Forum Moderators: Robert Charlton & goodroi
>> Homepage Gone <<
You need to check very carefully that it isn't indexed at an alternative URL:
domain.com/
www.domain.com/
domain.com/index.html
www.domain.com/index.html
For a lot of sites, some other variant is indexed and it can take a bit of searching to discover.
.
Also, make sure you are very intimate with all of these searches:
site:domain.com
site:domain.com -inurl:www
site:www.domain.com
because there are some hidden surprises (nasty ones) to be found there for many sites.
.
Oh yes, I do most of my searches with &num=100 on the Google URL, and I always check both with &filter=0 and without it.
[edited by: Brett_Tabke at 1:29 pm (utc) on June 17, 2006]
I think that they are just trying to be too clever and from where they started from a simple easy to use search engine has just turned into a pile of useless information that searchers can't even find what they are looking for.
While I agree the current results are crap, I think we should keep in mind that the spammers are (in large part) respsonsible for the current state of things. The recent story about the spammer who injected google with billions of pages of junk is a prime example. The bad guys always seem to stay one step ahead of the cops...
for example I get different Google IP from my home ( the IP starting with 72.14. ) and from my office (64.233.183.104.).
I noted that this IP 64.233.183.104. has a cache older than the 72.14 ..... .
I think that the fresher ( 72.14 ) index is cleaner: less spam compared to 64.233 .... .
As mentioned by Adam recently, and as most of you might have noticed, our good friends at Googleplex are having problems.
Lets give them sometime to fix things and wait and see what will come up in August 2006 where most of Google's employees are expected to be back from their loooooooong vacations ;-)
>> "I have high rankings, but I am not getting any traffic" <<
Sound familiar?
You have only been looking at about one-third of the Google datacentres that actually exist; so, while you were seeing one result, potentially two-thirds of the world were actually seeing something completely different.
Today I have been working on a list of Google DataCentre IP addresses [webmasterworld.com], and the new list is nearly three times the size of anything that I have seen published anywhere else.
That's one explanation. The other explanation is that a site's really deep pages are no longer ranking.
For example, I have about 20 pet searches that I check to monitor Google SERPS. On all of those searches, on both Copra and Turd datacenters, my site is doing great.
However, overall Google referrals are down about 50% since Friday.
My site happens to do a ton of traffic on obscure, long tail type searches. However, it seems that these searches are no longer referring traffic, while the larger, more competitive searches are.
My sense is that this has something to do with the bizarre stuff that's going on with supplementals and site: counts. Or the fact that others have managed to inject billions of stolen and/or autogenerated pages of crap for every conceivable search into the index.
It will be interesting to see if this is just a "bad data push" or really is an update pertaining to how Google manages obscure searches.
Im not talking trade secrets, or the intricate details of their algorithm, just general concepts, as it currently stands, such as the number of datacenters, average number of computers in each datacenter, volume of data being managed, diaster recovery, etc. Hey this is google, not the NSA. This information should be out there.
As much as I can say is that the IP addresses that are resolving to different versions of the index are (allegedly I must add) a network set of computers that were previously not public until they were expanded since bigdaddy - however the association to "data centres" is a different concept that I don't think is the same anymore.

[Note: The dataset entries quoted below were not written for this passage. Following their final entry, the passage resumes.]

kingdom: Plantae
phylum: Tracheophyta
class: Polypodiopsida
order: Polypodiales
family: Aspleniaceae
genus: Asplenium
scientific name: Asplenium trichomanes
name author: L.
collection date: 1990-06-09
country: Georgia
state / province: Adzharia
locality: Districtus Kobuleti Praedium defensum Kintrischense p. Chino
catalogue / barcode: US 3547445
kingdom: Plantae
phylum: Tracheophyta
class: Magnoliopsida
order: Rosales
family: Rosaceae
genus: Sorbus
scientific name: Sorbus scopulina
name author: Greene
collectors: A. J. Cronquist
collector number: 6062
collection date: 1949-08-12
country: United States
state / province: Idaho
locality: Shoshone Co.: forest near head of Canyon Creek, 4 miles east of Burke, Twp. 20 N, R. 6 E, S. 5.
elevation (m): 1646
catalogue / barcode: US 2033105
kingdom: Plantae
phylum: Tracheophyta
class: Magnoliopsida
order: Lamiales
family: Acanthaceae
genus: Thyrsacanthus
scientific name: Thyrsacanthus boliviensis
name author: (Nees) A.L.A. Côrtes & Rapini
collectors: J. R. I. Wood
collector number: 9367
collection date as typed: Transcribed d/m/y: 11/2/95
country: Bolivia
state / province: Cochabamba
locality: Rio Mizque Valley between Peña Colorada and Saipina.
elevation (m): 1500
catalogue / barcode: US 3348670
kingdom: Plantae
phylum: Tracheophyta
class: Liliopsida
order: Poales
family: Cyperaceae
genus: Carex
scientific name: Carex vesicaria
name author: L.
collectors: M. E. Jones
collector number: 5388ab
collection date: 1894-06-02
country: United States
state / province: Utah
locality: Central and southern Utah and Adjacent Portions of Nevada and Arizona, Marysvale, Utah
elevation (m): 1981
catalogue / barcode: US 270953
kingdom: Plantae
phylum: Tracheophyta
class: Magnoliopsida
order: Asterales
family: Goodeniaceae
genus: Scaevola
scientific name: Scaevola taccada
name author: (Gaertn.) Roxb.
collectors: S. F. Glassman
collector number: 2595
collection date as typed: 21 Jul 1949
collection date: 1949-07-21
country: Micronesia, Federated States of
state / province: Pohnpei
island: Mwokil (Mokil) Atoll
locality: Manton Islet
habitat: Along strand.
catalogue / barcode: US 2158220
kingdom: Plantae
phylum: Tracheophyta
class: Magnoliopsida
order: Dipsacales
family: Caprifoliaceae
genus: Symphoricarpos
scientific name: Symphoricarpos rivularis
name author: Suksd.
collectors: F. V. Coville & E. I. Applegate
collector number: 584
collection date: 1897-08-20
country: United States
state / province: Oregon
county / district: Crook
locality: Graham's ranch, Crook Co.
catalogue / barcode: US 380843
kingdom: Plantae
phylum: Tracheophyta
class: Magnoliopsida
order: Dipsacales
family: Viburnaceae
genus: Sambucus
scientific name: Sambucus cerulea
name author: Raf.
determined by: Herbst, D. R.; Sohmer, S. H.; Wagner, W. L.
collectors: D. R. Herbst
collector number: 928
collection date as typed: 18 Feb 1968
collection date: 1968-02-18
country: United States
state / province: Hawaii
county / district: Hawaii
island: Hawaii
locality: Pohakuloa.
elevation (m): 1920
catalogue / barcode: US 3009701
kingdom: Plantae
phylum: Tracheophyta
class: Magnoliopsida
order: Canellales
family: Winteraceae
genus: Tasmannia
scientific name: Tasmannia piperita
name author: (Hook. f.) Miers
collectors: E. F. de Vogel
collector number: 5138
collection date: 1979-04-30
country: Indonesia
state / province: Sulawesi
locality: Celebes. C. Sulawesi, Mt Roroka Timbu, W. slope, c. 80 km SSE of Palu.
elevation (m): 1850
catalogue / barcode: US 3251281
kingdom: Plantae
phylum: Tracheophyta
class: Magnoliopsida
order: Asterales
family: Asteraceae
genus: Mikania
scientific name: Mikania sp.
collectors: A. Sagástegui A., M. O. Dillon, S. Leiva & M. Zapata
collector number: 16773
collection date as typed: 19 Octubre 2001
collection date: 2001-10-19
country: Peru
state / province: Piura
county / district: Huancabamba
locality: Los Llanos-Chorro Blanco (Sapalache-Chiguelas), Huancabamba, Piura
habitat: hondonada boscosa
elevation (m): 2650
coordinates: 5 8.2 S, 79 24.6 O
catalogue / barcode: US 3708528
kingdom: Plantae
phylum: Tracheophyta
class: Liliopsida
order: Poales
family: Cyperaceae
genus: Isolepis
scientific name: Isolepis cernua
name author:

My site disappeared from two very competitive searches last week for about 4 or 5 days. Then it reappeared over the weekend. Now the size of the result sets is decreasing. Decreasing in one case by 25% or 100M pages (was around 400M, now its around 300M).
I agree with the theories that index is being rebuilt as my observation is that the quality is slowly but surely coming back.
Sorry I just had to ask.
Today I have been working on a list of Google DataCentre IP addresses, and the new list is nearly three times the size of anything that I have seen published anywhere else.
The SERPs at <the online tools> now reflect all of these datacenters. (Normally I would not have posted this except that it is directly relevant to this particular discussion.)